ESP8266's I/O is text based, using [[https://github.com/espressif/ESP8266_AT/wiki/AT_Description|AT commands set]]. make sure you are using ** CRLF ("\r\n" -- hex: 0x0D 0x0A) lines ending** - otherwise it will not work.
it is good to have a reference point here. if your connections are done right -- it should work. i've wrote a {{:blog:2016:02:01:chip_cmd_line.gz|short python script for testing communication}}:
#!/usr/bin/python
import sys
import time
import serial
# configure the serial connections (the parameters differs on the device you are connecting to)

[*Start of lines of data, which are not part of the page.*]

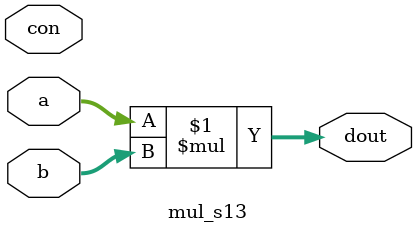
<source format=v>

module mul_s13 (
	a, b, dout, con
);
	input signed [12:0] a, b;
	output signed [25:0] dout;
	input con;

	// -> t« s13 x s13 = s26 rbgæZ
	assign dout = a * b;

endmodule

</source>
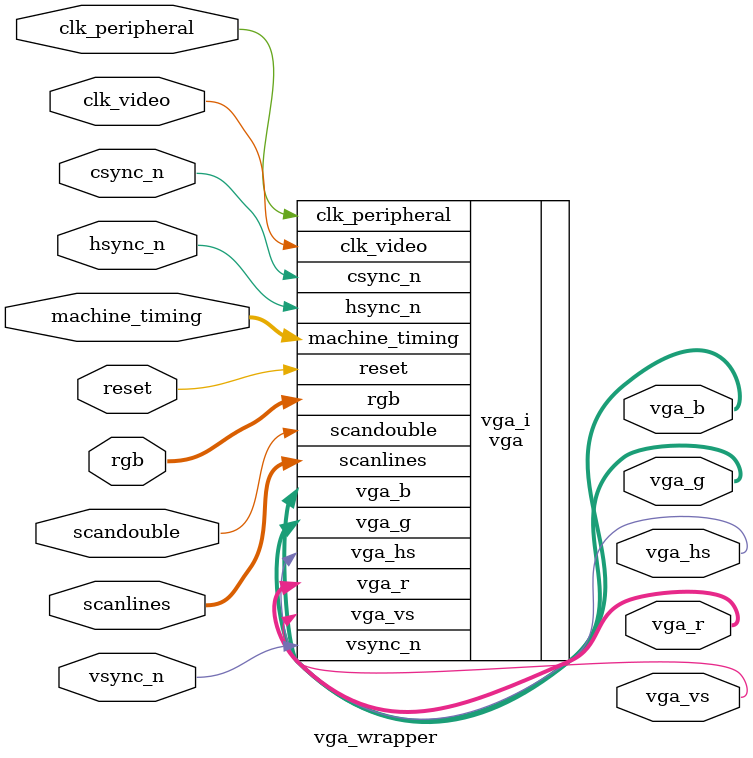
<source format=v>
`timescale 1 ps / 1 ps

module vga_wrapper
   (clk_peripheral,
    clk_video,
    csync_n,
    hsync_n,
    machine_timing,
    reset,
    rgb,
    scandouble,
    scanlines,
    vga_b,
    vga_g,
    vga_hs,
    vga_r,
    vga_vs,
    vsync_n);
  input clk_peripheral;
  input clk_video;
  input csync_n;
  input hsync_n;
  input [2:0]machine_timing;
  input reset;
  input [8:0]rgb;
  input scandouble;
  input [1:0]scanlines;
  output [3:0]vga_b;
  output [3:0]vga_g;
  output vga_hs;
  output [3:0]vga_r;
  output vga_vs;
  input vsync_n;

  wire clk_peripheral;
  wire clk_video;
  wire csync_n;
  wire hsync_n;
  wire [2:0]machine_timing;
  wire reset;
  wire [8:0]rgb;
  wire scandouble;
  wire [1:0]scanlines;
  wire [3:0]vga_b;
  wire [3:0]vga_g;
  wire vga_hs;
  wire [3:0]vga_r;
  wire vga_vs;
  wire vsync_n;

  vga vga_i
       (.clk_peripheral(clk_peripheral),
        .clk_video(clk_video),
        .csync_n(csync_n),
        .hsync_n(hsync_n),
        .machine_timing(machine_timing),
        .reset(reset),
        .rgb(rgb),
        .scandouble(scandouble),
        .scanlines(scanlines),
        .vga_b(vga_b),
        .vga_g(vga_g),
        .vga_hs(vga_hs),
        .vga_r(vga_r),
        .vga_vs(vga_vs),
        .vsync_n(vsync_n));
endmodule

</source>
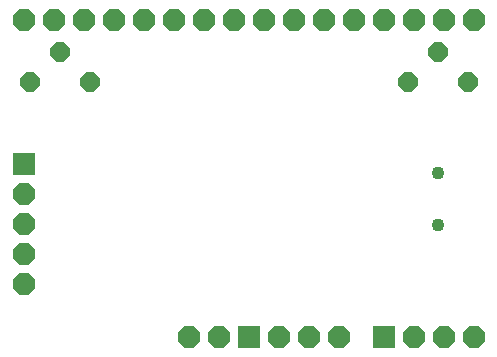
<source format=gbs>
G75*
G70*
%OFA0B0*%
%FSLAX24Y24*%
%IPPOS*%
%LPD*%
%AMOC8*
5,1,8,0,0,1.08239X$1,22.5*
%
%ADD10C,0.0434*%
%ADD11OC8,0.0720*%
%ADD12OC8,0.0640*%
%ADD13R,0.0720X0.0720*%
D10*
X014986Y004645D03*
X014986Y006377D03*
D11*
X001161Y002661D03*
X001161Y003661D03*
X001161Y004661D03*
X001161Y005661D03*
X006661Y000911D03*
X007661Y000911D03*
X009661Y000911D03*
X010661Y000911D03*
X011661Y000911D03*
X014161Y000911D03*
X015161Y000911D03*
X016161Y000911D03*
X016161Y011461D03*
X015161Y011461D03*
X014161Y011461D03*
X013161Y011461D03*
X012161Y011461D03*
X011161Y011461D03*
X010161Y011461D03*
X009161Y011461D03*
X008161Y011461D03*
X007161Y011461D03*
X006161Y011461D03*
X005161Y011461D03*
X004161Y011461D03*
X003161Y011461D03*
X002161Y011461D03*
X001161Y011461D03*
D12*
X002361Y010411D03*
X001361Y009411D03*
X003361Y009411D03*
X013961Y009411D03*
X014961Y010411D03*
X015961Y009411D03*
D13*
X013161Y000911D03*
X008661Y000911D03*
X001161Y006661D03*
M02*

</source>
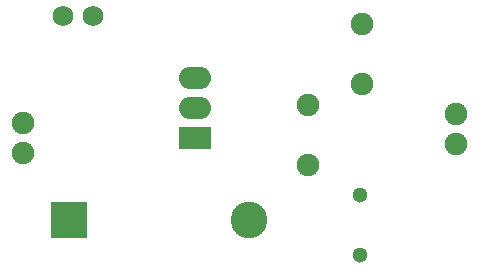
<source format=gbs>
G04 Layer: BottomSolderMaskLayer*
G04 EasyEDA v6.5.34, 2023-12-21 17:11:59*
G04 12d045cc0dbe4403be4ac363432de5ab,1733c34252f04aa8848ca1e28a7e2cb8,10*
G04 Gerber Generator version 0.2*
G04 Scale: 100 percent, Rotated: No, Reflected: No *
G04 Dimensions in millimeters *
G04 leading zeros omitted , absolute positions ,4 integer and 5 decimal *
%FSLAX45Y45*%
%MOMM*%

%AMMACRO1*1,1,$1,$2,$3*1,1,$1,$4,$5*1,1,$1,0-$2,0-$3*1,1,$1,0-$4,0-$5*20,1,$1,$2,$3,$4,$5,0*20,1,$1,$4,$5,0-$2,0-$3,0*20,1,$1,0-$2,0-$3,0-$4,0-$5,0*20,1,$1,0-$4,0-$5,$2,$3,0*4,1,4,$2,$3,$4,$5,0-$2,0-$3,0-$4,0-$5,$2,$3,0*%
%ADD10C,1.3000*%
%ADD11C,1.9016*%
%ADD12C,1.7500*%
%ADD13MACRO1,0.1016X1.5X-1.5X-1.5X-1.5*%
%ADD14C,3.1016*%
%ADD15C,1.9017*%
%ADD16O,2.7015948X1.9015964*%
%ADD17MACRO1,0.1016X-1.3X-0.9X-1.3X0.9*%

%LPD*%
D10*
G01*
X3403600Y800100D03*
G01*
X3403600Y292100D03*
D11*
G01*
X2959100Y1562100D03*
G01*
X2959100Y1054100D03*
G01*
X3416300Y1739900D03*
G01*
X3416300Y2247900D03*
D12*
G01*
X891006Y2311400D03*
G01*
X1140993Y2311400D03*
D13*
G01*
X939800Y584200D03*
D14*
G01*
X2463800Y584200D03*
D15*
G01*
X4216400Y1485900D03*
G01*
X4216400Y1231900D03*
G01*
X546100Y1409700D03*
G01*
X546100Y1155700D03*
D16*
G01*
X2006104Y1536687D03*
G01*
X2007095Y1790712D03*
D17*
G01*
X2006104Y1282687D03*
M02*

</source>
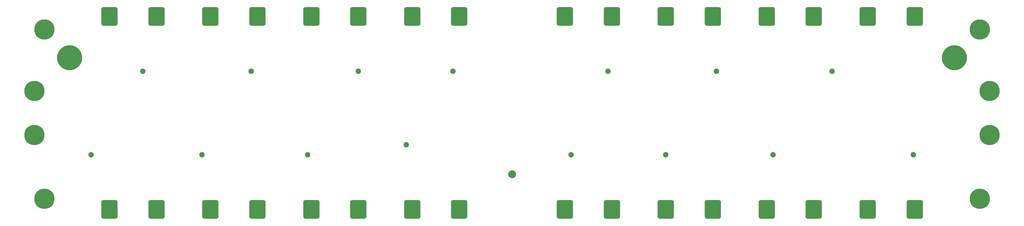
<source format=gbs>
G04*
G04 #@! TF.GenerationSoftware,Altium Limited,Altium Designer,19.0.14 (431)*
G04*
G04 Layer_Color=16711935*
%FSLAX25Y25*%
%MOIN*%
G70*
G01*
G75*
%ADD14C,0.12611*%
%ADD15C,0.32296*%
%ADD16C,0.40170*%
%ADD17C,0.08674*%
G04:AMPARAMS|DCode=24|XSize=296.98mil|YSize=258mil|CornerRadius=29mil|HoleSize=0mil|Usage=FLASHONLY|Rotation=270.000|XOffset=0mil|YOffset=0mil|HoleType=Round|Shape=RoundedRectangle|*
%AMROUNDEDRECTD24*
21,1,0.29698,0.20000,0,0,270.0*
21,1,0.23898,0.25800,0,0,270.0*
1,1,0.05800,-0.10000,-0.11949*
1,1,0.05800,-0.10000,0.11949*
1,1,0.05800,0.10000,0.11949*
1,1,0.05800,0.10000,-0.11949*
%
%ADD24ROUNDEDRECTD24*%
D14*
X-0Y-98425D02*
D03*
D15*
X748032Y-137795D02*
D03*
Y133858D02*
D03*
X-748032Y-137795D02*
D03*
Y133858D02*
D03*
X763780Y35433D02*
D03*
Y-35433D02*
D03*
X-763779D02*
D03*
Y35433D02*
D03*
D16*
X707480Y88583D02*
D03*
X-707480D02*
D03*
D17*
X641732Y-66929D02*
D03*
X511811Y66929D02*
D03*
X417323Y-66929D02*
D03*
X326772Y66929D02*
D03*
X245847Y-66929D02*
D03*
X153543Y66929D02*
D03*
X94488Y-66929D02*
D03*
X-94488Y66929D02*
D03*
X-169291Y-51181D02*
D03*
X-245847Y66929D02*
D03*
X-326772Y-66929D02*
D03*
X-417323Y66929D02*
D03*
X-590551D02*
D03*
X-496063Y-66929D02*
D03*
X-673228D02*
D03*
D24*
X-482500Y154843D02*
D03*
X-407264D02*
D03*
X-482500Y-154842D02*
D03*
X-407264D02*
D03*
X-321083Y154843D02*
D03*
X-245847D02*
D03*
X-321083Y-154842D02*
D03*
X-245847D02*
D03*
X84429Y154843D02*
D03*
X159665D02*
D03*
X84429Y-154842D02*
D03*
X159665D02*
D03*
X568681Y154843D02*
D03*
X643917D02*
D03*
X568681Y-154842D02*
D03*
X643917D02*
D03*
X-159665Y154843D02*
D03*
X-84429D02*
D03*
X-159665Y-154842D02*
D03*
X-84429D02*
D03*
X245847Y154843D02*
D03*
X321083D02*
D03*
X245847Y-154842D02*
D03*
X321083D02*
D03*
X407264Y154843D02*
D03*
X482500D02*
D03*
X407264Y-154842D02*
D03*
X482500D02*
D03*
X-643917Y154843D02*
D03*
X-568681D02*
D03*
X-643917Y-154842D02*
D03*
X-568681D02*
D03*
M02*

</source>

ser = serial.Serial(port='/dev/ttyUSB0', baudrate=9600, timeout=0)
if not ser.isOpen():
raise Expception("cannot open serial port - oops...")
def sendCmd(cmd):
ser.write(cmd + "\r\n")
def readLine():
line = ''
while True:
c = ser.read(1)
if c == '\r':
continue
if c == '\n':
return line
line += c
def readResponse():
buf = ''
while True:
line = readLine()
buf += line + "\n"
if line == 'OK' or line == 'ERROR':
return buf
# hello world
print "sending request..."
sendCmd("AT+GMR")
sys.stdout.write( readResponse() )
# command loop
while True:
sys.stdout.write("cmd>> ")
cmd = sys.stdin.readline()
sendCmd( cmd[:-1] )
sys.stdout.write( readResponse() )
it tries to say hello to an attached module and then enters command-line mode, so that you can play around with the module a bit. script it is far from production quality and will not work for every command, but should be just enough to kickstart.
===== changing SW =====
normally this would be a pain in the neck. fortunately there is an excellent script for that, called [[https://github.com/themadinventor/esptool.git|esptool]]. using it you can query chip for parameters with a single command. it also allows you to change the SW. also making this tool work is probably the simplest way of checking if all the connections are good.

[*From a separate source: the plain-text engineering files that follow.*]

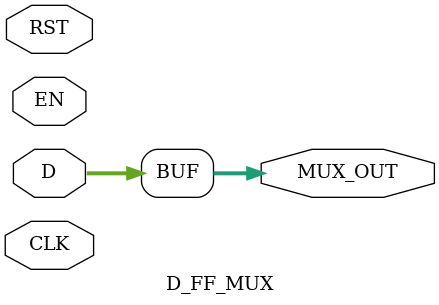
<source format=v>
module D_FF_MUX(D,CLK,RST,EN,MUX_OUT);
parameter RSTTYPE="SYNC";
parameter SEL=1;
parameter WIDTH=18; 
input EN; input [WIDTH-1:0] D; input CLK; input RST; output [WIDTH-1:0]MUX_OUT;

reg Q1,Q2;
wire Q;
assign Q=(RSTTYPE=="SYNC")?Q1:(RSTTYPE=="ASYNC")?Q2:0;


  assign MUX_OUT = (SEL)? D : Q;

generate
if(RSTTYPE=="SYNC") begin
always @(posedge CLK) begin
 if (RST)
  Q1<=0;
else if(EN)
   Q1<=D;
 end     
end

else if(RSTTYPE== "ASYNC") begin
    always @(posedge CLK or negedge RST) begin
  if (RST)
   Q2<=0;
 else if(EN)
    Q2<=D;
  end
end
 
endgenerate
endmodule 
</source>
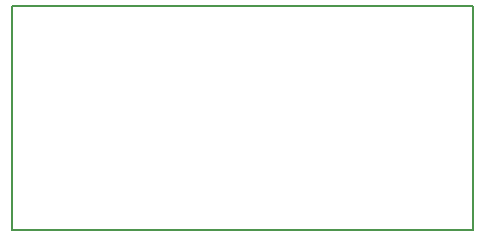
<source format=gbr>
%TF.GenerationSoftware,KiCad,Pcbnew,(6.0.4-0)*%
%TF.CreationDate,2022-08-01T10:55:25-06:00*%
%TF.ProjectId,lm334-source,6c6d3333-342d-4736-9f75-7263652e6b69,rev?*%
%TF.SameCoordinates,Original*%
%TF.FileFunction,Profile,NP*%
%FSLAX46Y46*%
G04 Gerber Fmt 4.6, Leading zero omitted, Abs format (unit mm)*
G04 Created by KiCad (PCBNEW (6.0.4-0)) date 2022-08-01 10:55:25*
%MOMM*%
%LPD*%
G01*
G04 APERTURE LIST*
%TA.AperFunction,Profile*%
%ADD10C,0.150000*%
%TD*%
G04 APERTURE END LIST*
D10*
X100000000Y-81000000D02*
X139000000Y-81000000D01*
X100000000Y-100000000D02*
X100000000Y-81000000D01*
X139000000Y-81000000D02*
X139000000Y-100000000D01*
X139000000Y-100000000D02*
X100000000Y-100000000D01*
M02*

</source>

in order to enter SW change mode **connect GPIO15 to GND** and reset the device. once this is done, try running:
./esptool.py read_mac
if all the connections are fine, you should see MAC address of the connected module. if it works, you can flash it, using image obtained from the internet.
actual flashing is done with:
./esptool.py write_flash 0x00000 my_new_sw.bin
above will work for SW that comes as a **single, binary image**. some are however split into parts. read the manual to check under which addresses they should be stored.
===== final notes =====
ESP8266 is a nice and cheap piece of equipment. there are a lot of place it can come in handy. it is often referred to as a [[wp>Internet of Things|IoT]]-enabler. while it can be used in such manner, i'd be very careful about placing these devices everywhere. with its power consumption it can be expected to **use >0.2W constantly** (even if not transmitting) and up to **almost 1W in peeks**.

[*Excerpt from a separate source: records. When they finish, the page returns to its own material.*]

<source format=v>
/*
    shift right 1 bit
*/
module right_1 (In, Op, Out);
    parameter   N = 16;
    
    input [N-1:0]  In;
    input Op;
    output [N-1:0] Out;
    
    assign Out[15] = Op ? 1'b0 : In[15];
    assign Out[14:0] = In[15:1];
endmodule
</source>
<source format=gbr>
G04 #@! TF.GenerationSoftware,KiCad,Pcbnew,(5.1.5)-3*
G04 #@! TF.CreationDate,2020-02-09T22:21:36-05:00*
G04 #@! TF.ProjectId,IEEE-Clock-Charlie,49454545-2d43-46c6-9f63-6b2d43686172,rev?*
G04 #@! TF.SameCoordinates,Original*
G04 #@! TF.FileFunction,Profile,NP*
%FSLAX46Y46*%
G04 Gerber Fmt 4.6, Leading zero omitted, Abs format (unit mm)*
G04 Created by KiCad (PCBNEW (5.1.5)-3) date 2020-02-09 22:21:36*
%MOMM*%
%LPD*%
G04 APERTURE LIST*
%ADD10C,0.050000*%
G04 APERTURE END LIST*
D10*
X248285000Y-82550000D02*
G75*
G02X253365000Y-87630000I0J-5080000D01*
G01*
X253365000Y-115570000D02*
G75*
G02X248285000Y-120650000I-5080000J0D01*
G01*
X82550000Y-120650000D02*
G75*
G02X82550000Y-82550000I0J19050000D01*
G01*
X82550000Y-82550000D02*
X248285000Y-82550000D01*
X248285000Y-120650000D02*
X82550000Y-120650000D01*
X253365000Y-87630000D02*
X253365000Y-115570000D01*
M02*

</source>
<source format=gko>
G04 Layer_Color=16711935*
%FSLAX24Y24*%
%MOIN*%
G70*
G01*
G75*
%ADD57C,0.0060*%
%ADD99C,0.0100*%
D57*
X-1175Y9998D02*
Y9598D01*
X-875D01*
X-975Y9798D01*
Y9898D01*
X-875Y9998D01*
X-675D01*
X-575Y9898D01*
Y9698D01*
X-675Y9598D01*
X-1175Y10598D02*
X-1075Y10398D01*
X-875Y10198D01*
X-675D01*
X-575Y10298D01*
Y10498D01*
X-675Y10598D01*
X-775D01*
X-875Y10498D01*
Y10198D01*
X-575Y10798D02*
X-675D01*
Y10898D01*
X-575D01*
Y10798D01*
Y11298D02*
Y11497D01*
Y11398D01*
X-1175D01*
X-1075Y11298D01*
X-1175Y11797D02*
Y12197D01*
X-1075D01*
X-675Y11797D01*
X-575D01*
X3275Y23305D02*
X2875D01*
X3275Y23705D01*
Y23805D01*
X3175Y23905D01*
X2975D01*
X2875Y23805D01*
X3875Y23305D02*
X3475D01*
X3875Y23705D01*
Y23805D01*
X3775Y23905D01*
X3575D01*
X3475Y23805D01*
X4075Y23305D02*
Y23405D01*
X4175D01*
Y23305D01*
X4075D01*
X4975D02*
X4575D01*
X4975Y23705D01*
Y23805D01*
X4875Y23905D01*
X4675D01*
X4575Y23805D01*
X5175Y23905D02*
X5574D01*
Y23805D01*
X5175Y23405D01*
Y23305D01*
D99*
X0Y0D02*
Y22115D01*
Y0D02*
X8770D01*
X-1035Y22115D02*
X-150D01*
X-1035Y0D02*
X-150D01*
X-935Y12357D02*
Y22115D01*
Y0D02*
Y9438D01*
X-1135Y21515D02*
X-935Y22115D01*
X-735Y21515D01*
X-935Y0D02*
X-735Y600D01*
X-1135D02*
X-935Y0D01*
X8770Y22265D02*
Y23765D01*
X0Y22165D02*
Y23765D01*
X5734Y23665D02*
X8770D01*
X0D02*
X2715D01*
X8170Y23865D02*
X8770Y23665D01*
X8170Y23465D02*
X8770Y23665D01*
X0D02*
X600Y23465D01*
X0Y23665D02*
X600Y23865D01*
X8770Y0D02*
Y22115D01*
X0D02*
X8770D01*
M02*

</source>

this means that battery-power solutions will require you to run around with fresh batteries daily.
as an alternative, you can plug it into a nearby power grid. this would however mean AC/DC converter (common mobile phone chargers + 5V to 3.3V converter), and loosing extra (say) 20%. while it is not a big problem for few devices, if you go towards IoT or sensor networks in a bigger scale, this extra power will be visible on your bill. it won't be a fortune, but will be clearly visible.
above notes do not refer to ESP8266 only. power consumption is a problem in WiFi networks. my point is that if you plan IoT, you might prefer to use a different technology, like: [[wp>Bluetooth low energy|BTLE]], [[wp>ZigBee]], [[wp>Z-Wave]], or... cables. in a lot of situations having small, thin cable in the wall is not a problem, and it can cut costs during exploitation. in such scenario, ESP2866 could be used as a hub for internal networking and/or a relay to the "regular WiFi".
last option is to use it for devices that need to transmit rarely (say: once an hour). in such scenario, an external µC could do (and gather) measurements, enabling WiFi module just to transmit all the data at once, in a short burst, and then disabling WiFi module again. this way power consumption would be significantly lowered at the expense of latencies. although it is not an universal approach, it might be valid in some scenarios.